**REQUIRED ACTION**
Among these records, which lines include "arxiv"? Copy them out.

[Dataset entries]
· · ·

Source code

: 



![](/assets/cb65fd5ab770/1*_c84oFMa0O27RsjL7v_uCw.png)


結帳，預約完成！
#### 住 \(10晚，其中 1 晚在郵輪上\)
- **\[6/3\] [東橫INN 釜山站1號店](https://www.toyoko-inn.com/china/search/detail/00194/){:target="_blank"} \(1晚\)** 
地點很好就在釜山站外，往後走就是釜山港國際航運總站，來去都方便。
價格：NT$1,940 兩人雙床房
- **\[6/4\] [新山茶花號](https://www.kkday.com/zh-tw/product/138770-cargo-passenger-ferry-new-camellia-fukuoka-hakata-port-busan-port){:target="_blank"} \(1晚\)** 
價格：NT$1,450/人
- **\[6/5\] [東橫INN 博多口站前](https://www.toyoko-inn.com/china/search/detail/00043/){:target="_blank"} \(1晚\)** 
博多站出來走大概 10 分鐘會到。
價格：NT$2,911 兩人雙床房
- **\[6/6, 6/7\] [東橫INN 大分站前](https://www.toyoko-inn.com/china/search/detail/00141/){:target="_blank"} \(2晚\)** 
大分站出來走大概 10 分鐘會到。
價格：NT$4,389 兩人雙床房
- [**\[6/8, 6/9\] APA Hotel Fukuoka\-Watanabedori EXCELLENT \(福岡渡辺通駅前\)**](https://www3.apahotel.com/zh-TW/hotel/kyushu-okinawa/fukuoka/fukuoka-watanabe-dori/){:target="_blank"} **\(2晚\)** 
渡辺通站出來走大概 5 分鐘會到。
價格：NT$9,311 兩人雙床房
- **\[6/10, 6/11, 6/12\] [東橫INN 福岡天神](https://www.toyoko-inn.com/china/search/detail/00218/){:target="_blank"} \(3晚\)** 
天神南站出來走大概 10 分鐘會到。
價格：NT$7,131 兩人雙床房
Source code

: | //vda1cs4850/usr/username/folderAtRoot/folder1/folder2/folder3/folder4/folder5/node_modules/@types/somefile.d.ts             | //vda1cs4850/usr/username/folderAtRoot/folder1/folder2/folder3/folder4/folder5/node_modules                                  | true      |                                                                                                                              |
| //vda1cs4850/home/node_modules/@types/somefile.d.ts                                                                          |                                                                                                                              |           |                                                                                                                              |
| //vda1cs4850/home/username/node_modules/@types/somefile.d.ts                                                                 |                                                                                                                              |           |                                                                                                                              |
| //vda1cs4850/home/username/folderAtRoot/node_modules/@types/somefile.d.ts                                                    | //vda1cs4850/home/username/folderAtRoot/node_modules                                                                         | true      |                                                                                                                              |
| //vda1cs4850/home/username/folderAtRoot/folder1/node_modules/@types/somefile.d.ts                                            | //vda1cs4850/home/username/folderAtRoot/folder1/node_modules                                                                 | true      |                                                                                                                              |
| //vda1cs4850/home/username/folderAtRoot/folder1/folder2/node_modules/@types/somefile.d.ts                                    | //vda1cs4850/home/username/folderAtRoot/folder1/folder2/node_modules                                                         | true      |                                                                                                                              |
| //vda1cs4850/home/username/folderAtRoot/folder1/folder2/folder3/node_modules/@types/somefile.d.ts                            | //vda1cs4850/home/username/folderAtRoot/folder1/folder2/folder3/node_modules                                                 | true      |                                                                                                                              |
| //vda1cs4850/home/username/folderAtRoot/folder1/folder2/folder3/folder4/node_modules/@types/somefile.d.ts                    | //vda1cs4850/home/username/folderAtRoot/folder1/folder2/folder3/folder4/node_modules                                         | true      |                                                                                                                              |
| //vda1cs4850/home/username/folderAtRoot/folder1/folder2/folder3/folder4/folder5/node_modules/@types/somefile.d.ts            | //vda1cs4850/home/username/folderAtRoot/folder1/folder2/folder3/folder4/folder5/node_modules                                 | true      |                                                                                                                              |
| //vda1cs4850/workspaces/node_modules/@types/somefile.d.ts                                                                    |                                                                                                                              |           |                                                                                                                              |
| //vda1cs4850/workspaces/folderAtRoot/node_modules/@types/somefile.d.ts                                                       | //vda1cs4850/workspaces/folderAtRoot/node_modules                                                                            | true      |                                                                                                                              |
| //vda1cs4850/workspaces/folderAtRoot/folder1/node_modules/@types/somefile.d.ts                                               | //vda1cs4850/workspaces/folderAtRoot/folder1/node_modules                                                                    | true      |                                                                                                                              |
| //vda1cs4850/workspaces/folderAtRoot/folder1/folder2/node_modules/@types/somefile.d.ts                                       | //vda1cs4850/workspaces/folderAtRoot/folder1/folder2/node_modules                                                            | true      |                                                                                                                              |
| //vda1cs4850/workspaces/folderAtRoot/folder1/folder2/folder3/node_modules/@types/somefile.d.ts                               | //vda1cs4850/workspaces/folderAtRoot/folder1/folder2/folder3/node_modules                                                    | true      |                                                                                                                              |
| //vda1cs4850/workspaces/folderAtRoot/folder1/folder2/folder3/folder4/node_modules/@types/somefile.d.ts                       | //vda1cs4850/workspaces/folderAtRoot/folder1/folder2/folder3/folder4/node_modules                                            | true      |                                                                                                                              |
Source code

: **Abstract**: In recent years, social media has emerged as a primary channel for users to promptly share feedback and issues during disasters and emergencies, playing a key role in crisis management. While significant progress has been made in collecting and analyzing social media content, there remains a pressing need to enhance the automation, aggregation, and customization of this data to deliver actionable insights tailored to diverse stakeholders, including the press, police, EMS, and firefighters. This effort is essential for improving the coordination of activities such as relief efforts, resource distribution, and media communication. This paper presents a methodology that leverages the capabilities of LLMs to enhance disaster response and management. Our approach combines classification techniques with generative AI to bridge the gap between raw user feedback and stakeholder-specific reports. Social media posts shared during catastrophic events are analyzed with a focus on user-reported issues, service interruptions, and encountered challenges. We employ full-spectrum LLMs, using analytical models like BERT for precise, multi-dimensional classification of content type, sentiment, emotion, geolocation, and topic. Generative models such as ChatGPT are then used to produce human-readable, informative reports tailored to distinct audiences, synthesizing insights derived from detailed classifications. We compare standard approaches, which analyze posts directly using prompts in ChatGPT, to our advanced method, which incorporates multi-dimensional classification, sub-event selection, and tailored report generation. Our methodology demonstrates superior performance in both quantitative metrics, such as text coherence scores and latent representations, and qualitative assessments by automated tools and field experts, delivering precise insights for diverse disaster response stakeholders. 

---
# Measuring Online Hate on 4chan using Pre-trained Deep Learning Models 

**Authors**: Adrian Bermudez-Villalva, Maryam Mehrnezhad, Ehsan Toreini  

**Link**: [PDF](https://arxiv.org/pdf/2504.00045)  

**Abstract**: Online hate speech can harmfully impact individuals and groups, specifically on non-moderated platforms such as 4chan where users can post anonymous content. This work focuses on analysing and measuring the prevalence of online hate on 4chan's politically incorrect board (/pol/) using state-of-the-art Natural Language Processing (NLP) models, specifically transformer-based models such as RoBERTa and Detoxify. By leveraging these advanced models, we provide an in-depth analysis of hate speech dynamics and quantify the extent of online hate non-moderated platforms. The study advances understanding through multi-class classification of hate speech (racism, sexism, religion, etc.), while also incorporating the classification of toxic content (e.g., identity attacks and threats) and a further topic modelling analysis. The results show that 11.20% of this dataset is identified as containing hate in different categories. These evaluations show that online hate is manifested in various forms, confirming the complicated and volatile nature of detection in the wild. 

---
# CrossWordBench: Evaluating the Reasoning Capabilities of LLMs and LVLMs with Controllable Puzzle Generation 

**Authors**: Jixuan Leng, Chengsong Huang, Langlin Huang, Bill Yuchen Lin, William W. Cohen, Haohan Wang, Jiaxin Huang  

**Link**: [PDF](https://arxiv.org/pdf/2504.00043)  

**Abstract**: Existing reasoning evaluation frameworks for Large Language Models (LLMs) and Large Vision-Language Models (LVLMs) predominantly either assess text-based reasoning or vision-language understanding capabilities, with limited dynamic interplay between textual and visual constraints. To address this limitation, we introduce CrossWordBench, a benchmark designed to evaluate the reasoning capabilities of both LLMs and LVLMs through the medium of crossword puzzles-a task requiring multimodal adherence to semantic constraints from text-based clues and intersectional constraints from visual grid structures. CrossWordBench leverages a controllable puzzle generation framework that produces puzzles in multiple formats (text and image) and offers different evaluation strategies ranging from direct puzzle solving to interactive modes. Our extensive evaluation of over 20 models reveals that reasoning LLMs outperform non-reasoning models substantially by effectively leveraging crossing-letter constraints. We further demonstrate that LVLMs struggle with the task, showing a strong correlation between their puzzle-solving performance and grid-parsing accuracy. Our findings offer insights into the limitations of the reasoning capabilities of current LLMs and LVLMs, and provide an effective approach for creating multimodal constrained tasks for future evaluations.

· · ·

**RESULT OF THIS TASK**
**Link**: [PDF](https://arxiv.org/pdf/2504.00045)  
**Link**: [PDF](https://arxiv.org/pdf/2504.00043)  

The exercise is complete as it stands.